WORK REQUIRED: From the records below, please return each line that holds the word "VIDEO".

SOURCE DATA:
——
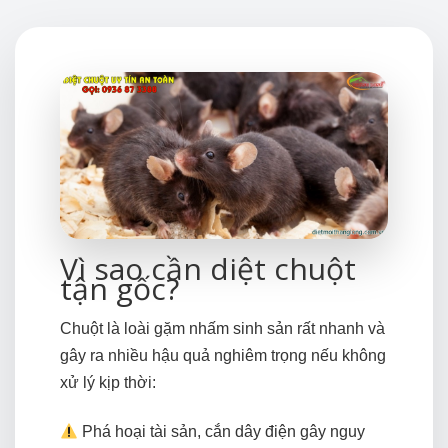
Vì sao cần diệt chuột
tận gốc?
Chuột là loài gặm nhấm sinh sản rất nhanh và
gây ra nhiều hậu quả nghiêm trọng nếu không
xử lý kịp thời:
Phá hoại tài sản, cắn dây điện gây nguy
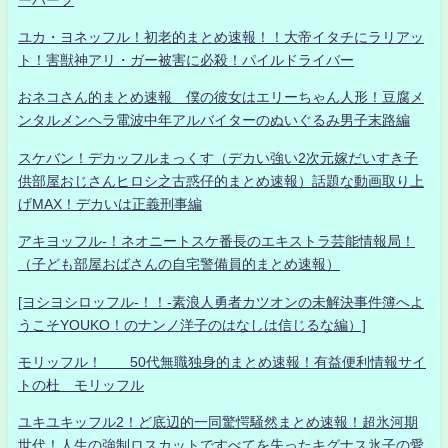
ユカ・ヨネッフル！初老的まとめ速報！！大帝イタチにラリアッ
ト！害獣神アリ・ガー被害に必殺！パイルドライバー
おネコさん的まとめ速報 僕の彼女はエリーちゃん人形！豆腐メ
ンタルメンヘラ電波中年アルバイターのぬいぐるみ男子末路編
スケバン！デカッフルまっくす（デカい強い2次元嫁だいすき子
供部屋おじさんヒロシ之古惑仔的まとめ速報）話題な動画取り上
げMAX！デカいは正義刑事編
アキヨッフル-！ネオニートスケ番長のエキストラ芸能情報局！
（子ども部屋おばさんの自宅警備員的まとめ速報）
[ヨシヨシロッフル-！！-素浪人勇者カツオンの未解決事件簿へよ
うこそYOUKO！のナンノ洋子のはなしは信じるな編）]
モリッフル！ 50代無職独身的まとめ速報！有益便利情報サイ
トの杜 モリッフル
ユキユキッフル2！ど底辺的一同驚愕騒然まとめ速報！超氷河期
世代！人生の強制ロスカットですべてを失ったキグナス氷子の愛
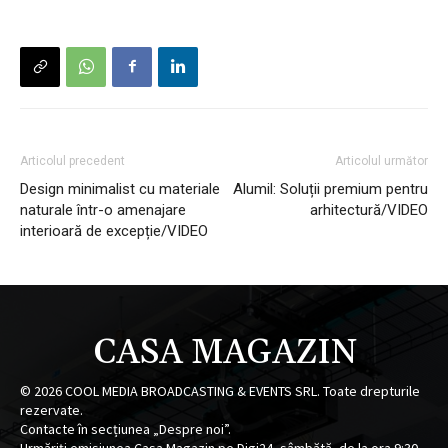
Articolul precedent
Articolul următor
Design minimalist cu materiale
Alumil: Soluții premium pentru
naturale într-o amenajare
arhitectură/VIDEO
interioară de excepție/VIDEO
CASA MAGAZIN
©
2026
COOL MEDIA BROADCASTING & EVENTS SRL. Toate drepturile
rezervate.
Contacte în secțiunea „Despre noi”.
Urmăriți emisiunea Casa Magazin pe Digi24, sâmbătă, de la ora 9:30.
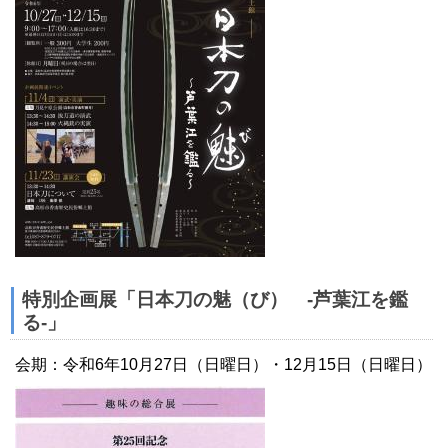
特別企画展「日本刀の魅（び） -芦葉江を鑑
る-」
会期：令和6年10月27日（日曜日）・12月15日（日曜日）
——
FINISHED EXERCISE:
arhitectură/VIDEO
interioară de excepție/VIDEO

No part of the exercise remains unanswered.